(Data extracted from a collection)

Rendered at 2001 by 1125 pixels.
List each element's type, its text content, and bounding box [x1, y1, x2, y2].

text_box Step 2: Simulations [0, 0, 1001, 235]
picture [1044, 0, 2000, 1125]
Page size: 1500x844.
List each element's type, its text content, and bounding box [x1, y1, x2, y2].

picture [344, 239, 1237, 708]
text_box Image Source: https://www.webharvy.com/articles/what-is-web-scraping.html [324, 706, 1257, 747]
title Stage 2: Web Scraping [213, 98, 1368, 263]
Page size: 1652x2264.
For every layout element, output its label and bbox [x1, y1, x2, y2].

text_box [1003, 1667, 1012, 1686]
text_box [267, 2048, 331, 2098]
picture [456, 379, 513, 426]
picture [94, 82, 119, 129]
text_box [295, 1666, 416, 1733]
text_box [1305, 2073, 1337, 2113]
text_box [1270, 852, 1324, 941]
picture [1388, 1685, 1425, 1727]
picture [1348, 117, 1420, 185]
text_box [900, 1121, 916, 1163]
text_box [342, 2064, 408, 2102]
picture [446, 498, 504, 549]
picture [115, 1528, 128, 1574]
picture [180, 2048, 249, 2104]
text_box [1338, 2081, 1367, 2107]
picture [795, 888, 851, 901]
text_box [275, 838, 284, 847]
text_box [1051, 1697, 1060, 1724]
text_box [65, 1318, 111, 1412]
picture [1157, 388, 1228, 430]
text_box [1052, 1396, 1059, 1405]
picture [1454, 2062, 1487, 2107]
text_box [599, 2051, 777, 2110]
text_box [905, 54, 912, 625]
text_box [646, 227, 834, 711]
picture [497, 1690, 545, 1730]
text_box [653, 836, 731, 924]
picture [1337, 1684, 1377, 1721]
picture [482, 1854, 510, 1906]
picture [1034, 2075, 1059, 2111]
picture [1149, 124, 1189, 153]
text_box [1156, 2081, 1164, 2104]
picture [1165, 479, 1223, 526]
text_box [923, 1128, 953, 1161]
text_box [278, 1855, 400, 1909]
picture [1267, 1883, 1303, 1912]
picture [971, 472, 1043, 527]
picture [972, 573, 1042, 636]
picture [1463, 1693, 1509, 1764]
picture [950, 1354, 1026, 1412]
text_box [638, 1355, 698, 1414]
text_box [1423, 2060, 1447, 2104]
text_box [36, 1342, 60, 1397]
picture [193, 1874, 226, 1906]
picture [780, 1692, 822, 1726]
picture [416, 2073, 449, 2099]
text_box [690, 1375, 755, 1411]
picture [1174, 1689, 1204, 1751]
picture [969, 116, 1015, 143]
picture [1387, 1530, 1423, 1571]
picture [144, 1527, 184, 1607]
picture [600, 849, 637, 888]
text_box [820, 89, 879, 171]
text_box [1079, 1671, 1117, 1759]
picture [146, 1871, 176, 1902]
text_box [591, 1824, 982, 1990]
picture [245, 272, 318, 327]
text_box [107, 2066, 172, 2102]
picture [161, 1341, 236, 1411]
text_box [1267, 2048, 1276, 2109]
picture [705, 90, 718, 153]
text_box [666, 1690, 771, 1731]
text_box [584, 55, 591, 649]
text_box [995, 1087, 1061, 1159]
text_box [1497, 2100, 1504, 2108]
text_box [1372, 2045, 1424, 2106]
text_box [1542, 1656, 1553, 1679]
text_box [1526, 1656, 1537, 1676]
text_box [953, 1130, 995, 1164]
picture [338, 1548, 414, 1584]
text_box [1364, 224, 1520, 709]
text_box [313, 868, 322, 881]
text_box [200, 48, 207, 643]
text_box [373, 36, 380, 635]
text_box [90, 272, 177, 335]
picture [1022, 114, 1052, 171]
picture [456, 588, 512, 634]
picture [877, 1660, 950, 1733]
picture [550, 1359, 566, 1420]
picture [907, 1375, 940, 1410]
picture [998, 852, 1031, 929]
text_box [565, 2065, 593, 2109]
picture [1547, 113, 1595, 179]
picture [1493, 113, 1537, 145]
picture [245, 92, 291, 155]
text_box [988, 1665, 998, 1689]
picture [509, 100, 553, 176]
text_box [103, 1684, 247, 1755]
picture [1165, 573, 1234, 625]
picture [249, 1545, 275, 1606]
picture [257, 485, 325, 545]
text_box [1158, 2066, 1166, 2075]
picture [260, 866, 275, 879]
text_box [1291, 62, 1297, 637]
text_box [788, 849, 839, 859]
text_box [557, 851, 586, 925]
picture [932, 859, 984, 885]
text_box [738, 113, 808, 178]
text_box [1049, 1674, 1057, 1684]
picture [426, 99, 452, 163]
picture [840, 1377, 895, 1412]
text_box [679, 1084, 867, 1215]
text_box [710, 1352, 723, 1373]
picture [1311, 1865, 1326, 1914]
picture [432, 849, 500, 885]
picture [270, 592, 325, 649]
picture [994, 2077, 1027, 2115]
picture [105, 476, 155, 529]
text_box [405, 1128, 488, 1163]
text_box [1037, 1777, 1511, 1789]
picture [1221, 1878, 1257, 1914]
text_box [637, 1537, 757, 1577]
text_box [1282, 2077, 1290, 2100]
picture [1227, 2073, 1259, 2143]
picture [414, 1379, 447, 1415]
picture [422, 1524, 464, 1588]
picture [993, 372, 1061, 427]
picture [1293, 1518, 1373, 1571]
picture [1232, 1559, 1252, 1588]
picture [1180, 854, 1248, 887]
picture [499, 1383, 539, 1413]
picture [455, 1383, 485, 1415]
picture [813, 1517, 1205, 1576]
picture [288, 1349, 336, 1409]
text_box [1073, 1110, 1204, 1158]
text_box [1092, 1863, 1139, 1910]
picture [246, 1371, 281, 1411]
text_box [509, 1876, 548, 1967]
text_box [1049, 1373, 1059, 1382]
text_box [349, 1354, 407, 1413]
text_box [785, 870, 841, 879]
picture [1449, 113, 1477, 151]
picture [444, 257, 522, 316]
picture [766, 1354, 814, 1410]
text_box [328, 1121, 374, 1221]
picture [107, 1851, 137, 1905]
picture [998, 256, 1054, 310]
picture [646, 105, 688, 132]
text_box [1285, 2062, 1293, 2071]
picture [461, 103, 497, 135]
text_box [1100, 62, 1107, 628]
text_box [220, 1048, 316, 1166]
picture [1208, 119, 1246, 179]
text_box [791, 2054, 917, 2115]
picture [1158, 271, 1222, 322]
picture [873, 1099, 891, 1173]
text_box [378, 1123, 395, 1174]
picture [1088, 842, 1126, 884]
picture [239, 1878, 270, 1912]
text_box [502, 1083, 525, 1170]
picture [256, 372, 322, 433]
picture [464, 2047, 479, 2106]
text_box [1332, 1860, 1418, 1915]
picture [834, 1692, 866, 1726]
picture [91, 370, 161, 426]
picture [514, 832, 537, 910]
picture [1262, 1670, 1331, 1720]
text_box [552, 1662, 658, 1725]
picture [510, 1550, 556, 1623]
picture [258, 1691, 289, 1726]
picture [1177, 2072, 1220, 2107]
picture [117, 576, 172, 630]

Work instruction = Extract all of the data above without altering anything.

Result of this exercise =
Rendered at 2001 by 1125 pixels.
List each element's type, its text content, and bounding box [x1, y1, x2, y2].

text_box Step 2: Simulations [0, 0, 1001, 235]
picture [1044, 0, 2000, 1125]
Page size: 1500x844.
List each element's type, its text content, and bounding box [x1, y1, x2, y2].

picture [344, 239, 1237, 708]
text_box Image Source: https://www.webharvy.com/articles/what-is-web-scraping.html [324, 706, 1257, 747]
title Stage 2: Web Scraping [213, 98, 1368, 263]
Page size: 1652x2264.
For every layout element, output its label and bbox [x1, y1, x2, y2].

text_box [1003, 1667, 1012, 1686]
text_box [267, 2048, 331, 2098]
picture [456, 379, 513, 426]
picture [94, 82, 119, 129]
text_box [295, 1666, 416, 1733]
text_box [1305, 2073, 1337, 2113]
text_box [1270, 852, 1324, 941]
picture [1388, 1685, 1425, 1727]
picture [1348, 117, 1420, 185]
text_box [900, 1121, 916, 1163]
text_box [342, 2064, 408, 2102]
picture [446, 498, 504, 549]
picture [115, 1528, 128, 1574]
picture [180, 2048, 249, 2104]
text_box [1338, 2081, 1367, 2107]
picture [795, 888, 851, 901]
text_box [275, 838, 284, 847]
text_box [1051, 1697, 1060, 1724]
text_box [65, 1318, 111, 1412]
picture [1157, 388, 1228, 430]
text_box [1052, 1396, 1059, 1405]
picture [1454, 2062, 1487, 2107]
text_box [599, 2051, 777, 2110]
text_box [905, 54, 912, 625]
text_box [646, 227, 834, 711]
picture [497, 1690, 545, 1730]
text_box [653, 836, 731, 924]
picture [1337, 1684, 1377, 1721]
picture [482, 1854, 510, 1906]
picture [1034, 2075, 1059, 2111]
picture [1149, 124, 1189, 153]
text_box [1156, 2081, 1164, 2104]
picture [1165, 479, 1223, 526]
text_box [923, 1128, 953, 1161]
text_box [278, 1855, 400, 1909]
picture [1267, 1883, 1303, 1912]
picture [971, 472, 1043, 527]
picture [972, 573, 1042, 636]
picture [1463, 1693, 1509, 1764]
picture [950, 1354, 1026, 1412]
text_box [638, 1355, 698, 1414]
text_box [1423, 2060, 1447, 2104]
text_box [36, 1342, 60, 1397]
picture [193, 1874, 226, 1906]
picture [780, 1692, 822, 1726]
picture [416, 2073, 449, 2099]
text_box [690, 1375, 755, 1411]
picture [1174, 1689, 1204, 1751]
picture [969, 116, 1015, 143]
picture [1387, 1530, 1423, 1571]
picture [144, 1527, 184, 1607]
picture [600, 849, 637, 888]
text_box [820, 89, 879, 171]
text_box [1079, 1671, 1117, 1759]
picture [146, 1871, 176, 1902]
text_box [591, 1824, 982, 1990]
picture [245, 272, 318, 327]
text_box [107, 2066, 172, 2102]
picture [161, 1341, 236, 1411]
text_box [1267, 2048, 1276, 2109]
picture [705, 90, 718, 153]
text_box [666, 1690, 771, 1731]
text_box [584, 55, 591, 649]
text_box [995, 1087, 1061, 1159]
text_box [1497, 2100, 1504, 2108]
text_box [1372, 2045, 1424, 2106]
text_box [1542, 1656, 1553, 1679]
text_box [1526, 1656, 1537, 1676]
text_box [953, 1130, 995, 1164]
picture [338, 1548, 414, 1584]
text_box [1364, 224, 1520, 709]
text_box [313, 868, 322, 881]
text_box [200, 48, 207, 643]
text_box [373, 36, 380, 635]
text_box [90, 272, 177, 335]
picture [1022, 114, 1052, 171]
picture [456, 588, 512, 634]
picture [877, 1660, 950, 1733]
picture [550, 1359, 566, 1420]
picture [907, 1375, 940, 1410]
picture [998, 852, 1031, 929]
text_box [565, 2065, 593, 2109]
picture [1547, 113, 1595, 179]
picture [1493, 113, 1537, 145]
picture [245, 92, 291, 155]
text_box [988, 1665, 998, 1689]
picture [509, 100, 553, 176]
text_box [103, 1684, 247, 1755]
picture [1165, 573, 1234, 625]
picture [249, 1545, 275, 1606]
picture [257, 485, 325, 545]
text_box [1158, 2066, 1166, 2075]
picture [260, 866, 275, 879]
text_box [1291, 62, 1297, 637]
text_box [788, 849, 839, 859]
text_box [557, 851, 586, 925]
picture [932, 859, 984, 885]
text_box [738, 113, 808, 178]
text_box [1049, 1674, 1057, 1684]
picture [426, 99, 452, 163]
picture [840, 1377, 895, 1412]
text_box [679, 1084, 867, 1215]
text_box [710, 1352, 723, 1373]
picture [1311, 1865, 1326, 1914]
picture [432, 849, 500, 885]
picture [270, 592, 325, 649]
picture [994, 2077, 1027, 2115]
picture [105, 476, 155, 529]
text_box [405, 1128, 488, 1163]
text_box [1037, 1777, 1511, 1789]
picture [1221, 1878, 1257, 1914]
text_box [637, 1537, 757, 1577]
text_box [1282, 2077, 1290, 2100]
picture [1227, 2073, 1259, 2143]
picture [414, 1379, 447, 1415]
picture [422, 1524, 464, 1588]
picture [993, 372, 1061, 427]
picture [1293, 1518, 1373, 1571]
picture [1232, 1559, 1252, 1588]
picture [1180, 854, 1248, 887]
picture [499, 1383, 539, 1413]
picture [455, 1383, 485, 1415]
picture [813, 1517, 1205, 1576]
picture [288, 1349, 336, 1409]
text_box [1073, 1110, 1204, 1158]
text_box [1092, 1863, 1139, 1910]
picture [246, 1371, 281, 1411]
text_box [509, 1876, 548, 1967]
text_box [1049, 1373, 1059, 1382]
text_box [349, 1354, 407, 1413]
text_box [785, 870, 841, 879]
picture [1449, 113, 1477, 151]
picture [444, 257, 522, 316]
picture [766, 1354, 814, 1410]
text_box [328, 1121, 374, 1221]
picture [107, 1851, 137, 1905]
picture [998, 256, 1054, 310]
picture [646, 105, 688, 132]
text_box [1285, 2062, 1293, 2071]
picture [461, 103, 497, 135]
text_box [1100, 62, 1107, 628]
text_box [220, 1048, 316, 1166]
picture [1208, 119, 1246, 179]
text_box [791, 2054, 917, 2115]
picture [1158, 271, 1222, 322]
picture [873, 1099, 891, 1173]
text_box [378, 1123, 395, 1174]
picture [1088, 842, 1126, 884]
picture [239, 1878, 270, 1912]
text_box [502, 1083, 525, 1170]
picture [256, 372, 322, 433]
picture [464, 2047, 479, 2106]
text_box [1332, 1860, 1418, 1915]
picture [834, 1692, 866, 1726]
picture [91, 370, 161, 426]
picture [514, 832, 537, 910]
picture [1262, 1670, 1331, 1720]
text_box [552, 1662, 658, 1725]
picture [510, 1550, 556, 1623]
picture [258, 1691, 289, 1726]
picture [1177, 2072, 1220, 2107]
picture [117, 576, 172, 630]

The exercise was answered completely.